The last Jew of Auschwitz.
- Apr 6
- 2 min read
Shimshon Kruger was a little boy, 10 or 11, when the Nazis invaded Poland. He and his family lived in the small town of Oswiecim, home to a majority Jewish population and ten synagogues. The Krugers lived in a small house next to the Chevra Lomedi Mishnayot Synagogue where Shimshon’s grandfather was rabbi.
Oswiecim is a Polish name, but the German version is much more familiar to us – Auschwitz. Yes, the infamous concentration camp was built right on the outskirts of town and not surprisingly, Oswiecim was quickly “Judenfrei” – free of Jews. What Shimshon experienced as a prisoner prior to liberation on January 27, 1945 is unclear, but what we do know is that liberation never arrived for his young mind.
You see he lived the rest of his life in a basement hovel, entirely certain that Hitler and the Nazis remained in power. His older brother and sister, having survived and moved to America, were his only visitors. They tried for years to convince him that it was safe to come out, but time had simply stopped for Shimshon. His tortured mind lived somewhere else, forever in the midst of fear and the horror. His siblings made certain he had water and electricity, and they paid townspeople to leave food outside his door. He remained the only Jew in Oswiecim, this crazy old recluse, until the year 2000.
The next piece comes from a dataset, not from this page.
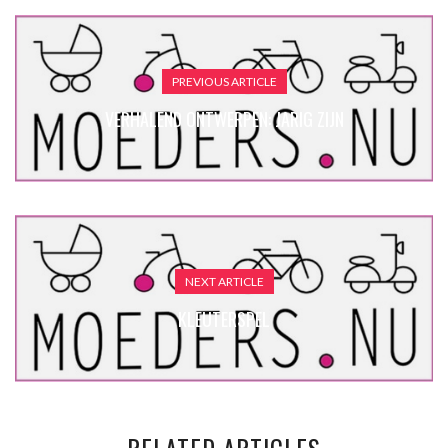
PREVIOUS ARTICLE
VERHALEND ONTWERPEN: JARIG ZIJN
NEXT ARTICLE
KLEUTERSPEL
Shimshon died on May 26, 2000 and although a Jewish cemetery survived in Oswiecim, there was no one left to prepare his body or to give him a proper burial. Through an incredible twist of fate, a group of Jewish students, seniors from Ramaz Upper School in Manhattan, were touring Poland when their leader was contacted by the Rabbi of Krakow. Would they be willing to make the four-hour detour to Oswiecim to bury Shimshon Kruger? There was simply no one else, he explained. Every single student agreed, and in the end, they described how their young hands shook as they lifted the coffin and covered it with dirt; how their voices quavered as they sang.
It is an irony, is it not? Thirty-four Jewish kids standing in the epicenter of Nazi hatred, proudly singing the Tehillim, the Psalms, to the very last Jew of Auschwitz.